··· Data shown

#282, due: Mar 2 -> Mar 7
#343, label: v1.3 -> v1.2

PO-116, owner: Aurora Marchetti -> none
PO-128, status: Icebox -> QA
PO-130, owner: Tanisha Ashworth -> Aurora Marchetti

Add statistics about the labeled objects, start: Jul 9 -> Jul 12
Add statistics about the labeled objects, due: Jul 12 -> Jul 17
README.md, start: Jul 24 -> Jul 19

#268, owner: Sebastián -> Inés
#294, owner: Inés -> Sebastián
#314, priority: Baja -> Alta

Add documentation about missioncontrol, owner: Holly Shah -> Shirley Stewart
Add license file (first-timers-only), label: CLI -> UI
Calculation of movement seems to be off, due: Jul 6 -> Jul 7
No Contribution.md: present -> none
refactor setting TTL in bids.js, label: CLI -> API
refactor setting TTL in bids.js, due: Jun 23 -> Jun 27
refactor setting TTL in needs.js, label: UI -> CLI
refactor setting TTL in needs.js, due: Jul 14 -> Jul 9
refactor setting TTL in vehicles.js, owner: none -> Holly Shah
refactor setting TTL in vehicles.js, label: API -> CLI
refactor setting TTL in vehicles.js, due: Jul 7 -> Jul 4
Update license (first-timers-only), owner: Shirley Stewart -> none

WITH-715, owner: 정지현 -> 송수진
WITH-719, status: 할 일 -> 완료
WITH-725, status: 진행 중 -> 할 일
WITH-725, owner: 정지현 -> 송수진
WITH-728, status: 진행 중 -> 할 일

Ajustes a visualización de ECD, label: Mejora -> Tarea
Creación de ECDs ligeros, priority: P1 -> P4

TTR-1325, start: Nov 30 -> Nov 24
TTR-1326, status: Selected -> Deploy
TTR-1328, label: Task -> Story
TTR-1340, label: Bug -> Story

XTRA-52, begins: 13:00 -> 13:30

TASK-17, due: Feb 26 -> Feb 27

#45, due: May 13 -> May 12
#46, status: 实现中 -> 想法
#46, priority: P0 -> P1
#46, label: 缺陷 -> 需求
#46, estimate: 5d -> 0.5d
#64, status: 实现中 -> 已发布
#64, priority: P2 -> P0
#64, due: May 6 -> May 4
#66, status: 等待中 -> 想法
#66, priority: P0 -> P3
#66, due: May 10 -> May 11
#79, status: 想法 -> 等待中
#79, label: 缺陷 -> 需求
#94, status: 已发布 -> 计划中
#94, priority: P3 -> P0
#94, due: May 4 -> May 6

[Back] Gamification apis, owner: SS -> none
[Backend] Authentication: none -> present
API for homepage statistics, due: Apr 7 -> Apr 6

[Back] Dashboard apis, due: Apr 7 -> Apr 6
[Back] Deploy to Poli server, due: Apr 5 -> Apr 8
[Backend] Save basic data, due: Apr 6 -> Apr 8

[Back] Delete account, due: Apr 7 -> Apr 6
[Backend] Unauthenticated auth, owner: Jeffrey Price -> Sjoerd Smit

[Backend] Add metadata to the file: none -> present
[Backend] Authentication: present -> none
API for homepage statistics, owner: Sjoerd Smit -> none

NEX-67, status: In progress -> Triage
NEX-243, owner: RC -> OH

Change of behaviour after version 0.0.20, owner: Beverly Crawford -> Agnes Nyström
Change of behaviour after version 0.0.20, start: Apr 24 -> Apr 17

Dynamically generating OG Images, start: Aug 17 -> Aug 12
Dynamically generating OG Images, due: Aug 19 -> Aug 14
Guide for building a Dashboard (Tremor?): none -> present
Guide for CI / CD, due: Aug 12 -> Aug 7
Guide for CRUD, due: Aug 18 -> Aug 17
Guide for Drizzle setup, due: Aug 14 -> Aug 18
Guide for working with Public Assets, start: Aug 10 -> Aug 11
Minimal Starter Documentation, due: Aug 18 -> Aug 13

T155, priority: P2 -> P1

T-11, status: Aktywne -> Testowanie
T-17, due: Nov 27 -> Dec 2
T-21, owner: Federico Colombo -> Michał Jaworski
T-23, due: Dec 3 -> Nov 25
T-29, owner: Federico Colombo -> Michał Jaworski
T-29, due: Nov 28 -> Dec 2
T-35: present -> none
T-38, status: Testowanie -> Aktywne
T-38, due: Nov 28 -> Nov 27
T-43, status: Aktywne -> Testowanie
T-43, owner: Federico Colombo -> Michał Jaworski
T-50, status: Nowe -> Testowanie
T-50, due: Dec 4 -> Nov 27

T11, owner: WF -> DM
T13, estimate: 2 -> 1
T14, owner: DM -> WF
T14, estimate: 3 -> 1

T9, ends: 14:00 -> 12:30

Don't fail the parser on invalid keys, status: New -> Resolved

······

Exercise brief
Extract all of the data shown above without alteration.

Result for this exercise
#282, due: Mar 2 -> Mar 7
#343, label: v1.3 -> v1.2

PO-116, owner: Aurora Marchetti -> none
PO-128, status: Icebox -> QA
PO-130, owner: Tanisha Ashworth -> Aurora Marchetti

Add statistics about the labeled objects, start: Jul 9 -> Jul 12
Add statistics about the labeled objects, due: Jul 12 -> Jul 17
README.md, start: Jul 24 -> Jul 19

#268, owner: Sebastián -> Inés
#294, owner: Inés -> Sebastián
#314, priority: Baja -> Alta

Add documentation about missioncontrol, owner: Holly Shah -> Shirley Stewart
Add license file (first-timers-only), label: CLI -> UI
Calculation of movement seems to be off, due: Jul 6 -> Jul 7
No Contribution.md: present -> none
refactor setting TTL in bids.js, label: CLI -> API
refactor setting TTL in bids.js, due: Jun 23 -> Jun 27
refactor setting TTL in needs.js, label: UI -> CLI
refactor setting TTL in needs.js, due: Jul 14 -> Jul 9
refactor setting TTL in vehicles.js, owner: none -> Holly Shah
refactor setting TTL in vehicles.js, label: API -> CLI
refactor setting TTL in vehicles.js, due: Jul 7 -> Jul 4
Update license (first-timers-only), owner: Shirley Stewart -> none

WITH-715, owner: 정지현 -> 송수진
WITH-719, status: 할 일 -> 완료
WITH-725, status: 진행 중 -> 할 일
WITH-725, owner: 정지현 -> 송수진
WITH-728, status: 진행 중 -> 할 일

Ajustes a visualización de ECD, label: Mejora -> Tarea
Creación de ECDs ligeros, priority: P1 -> P4

TTR-1325, start: Nov 30 -> Nov 24
TTR-1326, status: Selected -> Deploy
TTR-1328, label: Task -> Story
TTR-1340, label: Bug -> Story

XTRA-52, begins: 13:00 -> 13:30

TASK-17, due: Feb 26 -> Feb 27

#45, due: May 13 -> May 12
#46, status: 实现中 -> 想法
#46, priority: P0 -> P1
#46, label: 缺陷 -> 需求
#46, estimate: 5d -> 0.5d
#64, status: 实现中 -> 已发布
#64, priority: P2 -> P0
#64, due: May 6 -> May 4
#66, status: 等待中 -> 想法
#66, priority: P0 -> P3
#66, due: May 10 -> May 11
#79, status: 想法 -> 等待中
#79, label: 缺陷 -> 需求
#94, status: 已发布 -> 计划中
#94, priority: P3 -> P0
#94, due: May 4 -> May 6

[Back] Gamification apis, owner: SS -> none
[Backend] Authentication: none -> present
API for homepage statistics, due: Apr 7 -> Apr 6

[Back] Dashboard apis, due: Apr 7 -> Apr 6
[Back] Deploy to Poli server, due: Apr 5 -> Apr 8
[Backend] Save basic data, due: Apr 6 -> Apr 8

[Back] Delete account, due: Apr 7 -> Apr 6
[Backend] Unauthenticated auth, owner: Jeffrey Price -> Sjoerd Smit

[Backend] Add metadata to the file: none -> present
[Backend] Authentication: present -> none
API for homepage statistics, owner: Sjoerd Smit -> none

NEX-67, status: In progress -> Triage
NEX-243, owner: RC -> OH

Change of behaviour after version 0.0.20, owner: Beverly Crawford -> Agnes Nyström
Change of behaviour after version 0.0.20, start: Apr 24 -> Apr 17

Dynamically generating OG Images, start: Aug 17 -> Aug 12
Dynamically generating OG Images, due: Aug 19 -> Aug 14
Guide for building a Dashboard (Tremor?): none -> present
Guide for CI / CD, due: Aug 12 -> Aug 7
Guide for CRUD, due: Aug 18 -> Aug 17
Guide for Drizzle setup, due: Aug 14 -> Aug 18
Guide for working with Public Assets, start: Aug 10 -> Aug 11
Minimal Starter Documentation, due: Aug 18 -> Aug 13

T155, priority: P2 -> P1

T-11, status: Aktywne -> Testowanie
T-17, due: Nov 27 -> Dec 2
T-21, owner: Federico Colombo -> Michał Jaworski
T-23, due: Dec 3 -> Nov 25
T-29, owner: Federico Colombo -> Michał Jaworski
T-29, due: Nov 28 -> Dec 2
T-35: present -> none
T-38, status: Testowanie -> Aktywne
T-38, due: Nov 28 -> Nov 27
T-43, status: Aktywne -> Testowanie
T-43, owner: Federico Colombo -> Michał Jaworski
T-50, status: Nowe -> Testowanie
T-50, due: Dec 4 -> Nov 27

T11, owner: WF -> DM
T13, estimate: 2 -> 1
T14, owner: DM -> WF
T14, estimate: 3 -> 1

T9, ends: 14:00 -> 12:30

Don't fail the parser on invalid keys, status: New -> Resolved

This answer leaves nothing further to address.